Of important note is also Mr. Bernanke’s reasoning for why the price of gold is rising. Notice that he did not mention rising inflation. On this point, we agree with Mr. Bernanke:

I pay attention to the price of gold. But I think it reflects a lot of things. It reflects global uncertainties. I think the reason people hold gold is as a protection against tail risk – really, really bad outcomes. And to the extent that the last few years have made people more worried about the potential for a major crisis then they have gold as a protection.

It is and has been our view for quite some time that inflation is merely a by-product of underlying problems within the system. The decade long rise in gold has resulted from exactly what Mr.
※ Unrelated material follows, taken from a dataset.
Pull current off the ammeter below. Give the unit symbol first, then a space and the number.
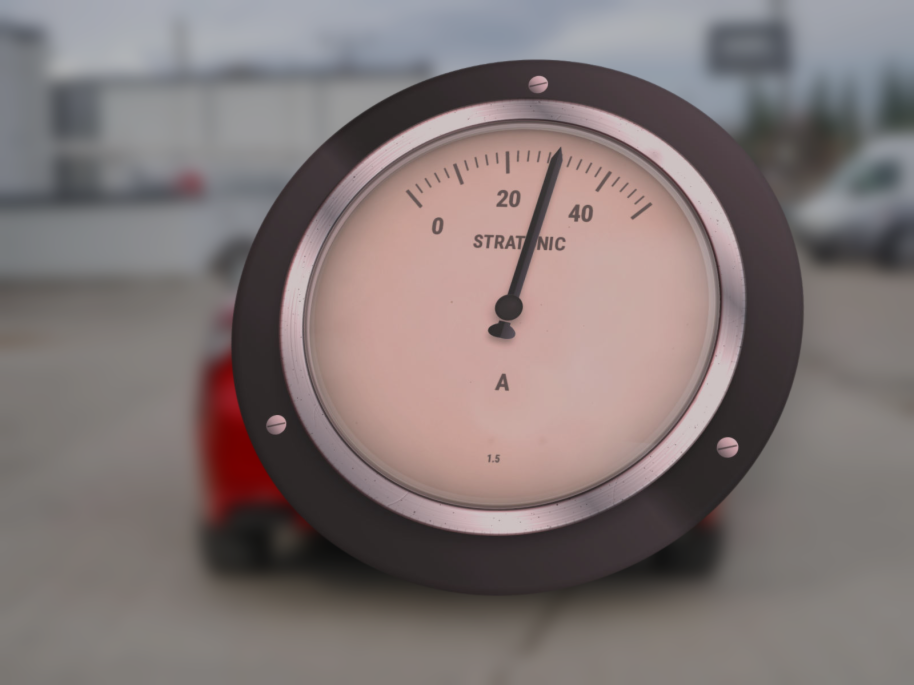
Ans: A 30
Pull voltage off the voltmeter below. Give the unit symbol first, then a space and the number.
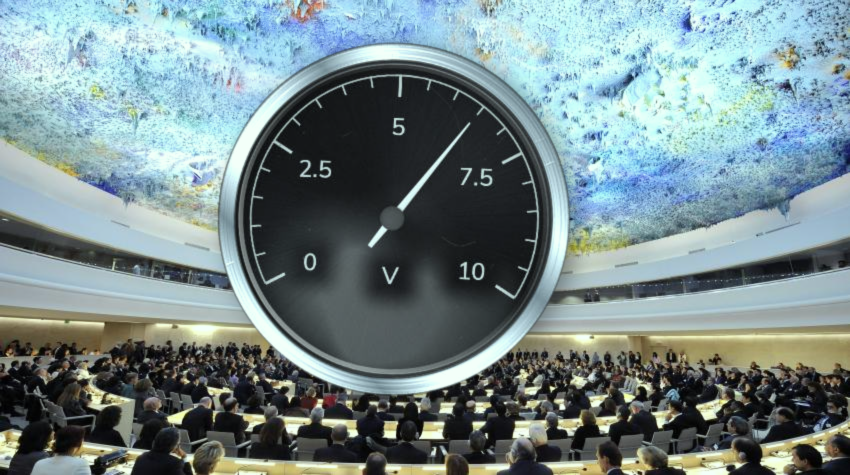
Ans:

Bernanke suggested – uncertainty.

The ironic thing about this is that, among other things,  it is uncertainty in the very monetary unit of exchange, the US dollar, that Ben Bernanke purports is the only “real” money!

We suspect that the uncertainty in what happens next to our economy, government finances, politics and global relationships will continue, which suggests that the price of gold will continue to rise.

Money and governments are faith based systems. So long as the people continue to lose confidence in these systems, the price of tangible assets, including gold, will continue to rise.

And no matter what Mr. Bernanke thinks, if you have an ounce of silver or an ounce of gold, there will always be someone willing to trade you for it. In our book, that makes it money.

Take special note, also, about Mr. Bernanke’s tail risk comment. The price of gold has risen from around $300 in the 1990’s, to over $1500 now. This suggests that a lot of people are expecting a “really, really bad outcome.”

For those concerned that Ben Bernanke’s version of money will lose value, or collapse, bringing on some really, really bad outcomes, we suggest putting some other “traditional” monetary units in your personal reserves.